In the first round of the 2008 municipal elections, LO took part in lists of the Popular Front type (Belfort, Bourges, Compiègne, Ivry, La Courneuve, Lanester, Limeil-Brévannes, Marseille, Nogent, Noisy, Saint-Denis, Saint-Fons, Sartrouville, Saint-Ouen, Saint-Quentin, Vandoeuvre, Vénissieux, Vierzon, Villejuif, Vitry…). And LO enters others in the second round.


All these centrist capitulations, which announce others capitulations for more decisive moments, have nothing to do with the heritage of the organizer of the October 1917 uprising, the leader of the Red Army and the founder of the 4th International.

The chief accusation which the Fourth International advances against the traditional organizations of the proletariat is the fact that they do not wish to tear themselves away from the political semi-corpse of the bourgeoisie. (Lev Trotsky, The Agony of Capitalism and the Tasks of the 4th International, September 1938)

For class independence

The classes prove their existence every day; on the other hand, no one has ever known how to define “the left” and “the right”, no one has ever known how to draw the border between “the left” and “the right”. The real struggle is between the classes. The Popular Front, the Union of the Left, the Popular Unity, etc. mask it, hindering the class struggle of the proletariat.

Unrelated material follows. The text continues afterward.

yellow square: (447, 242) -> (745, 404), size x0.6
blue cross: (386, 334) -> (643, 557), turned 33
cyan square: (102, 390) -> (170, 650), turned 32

We need genuine, revolutionary, fighting unity: for the resis­tance against fascism, for the defense of our right to live, for an irreconcilable struggle against bourgeois rule, for the full conquest of power, for the dictatorship of the proletariat, for the workers’ state, for the Soviet United States of Europe, for the Socialist World Republic. (Lev Trotsky, “Call for Action and Regroupment After the French and Austrian Events”, March 9, 1934)

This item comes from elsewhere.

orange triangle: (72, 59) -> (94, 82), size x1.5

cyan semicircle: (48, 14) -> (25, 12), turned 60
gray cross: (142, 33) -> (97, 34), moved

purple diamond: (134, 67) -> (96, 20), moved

  • Break with the bourgeoisie! No vote for its political representatives (Zemmour, Le Pen, Pécresse, Macron, Taubira, Jadot…), neither in the first nor in the second round!
  • Make the bourgeois elections a platform for the demands of the workers and the proletarian methods of uprooting the latter!
  • Self-defence of the workers! Workers’ government! United Socialist States of Europe!
  • Construction of a real communist party within the framework of the revolutionary Workers’ International!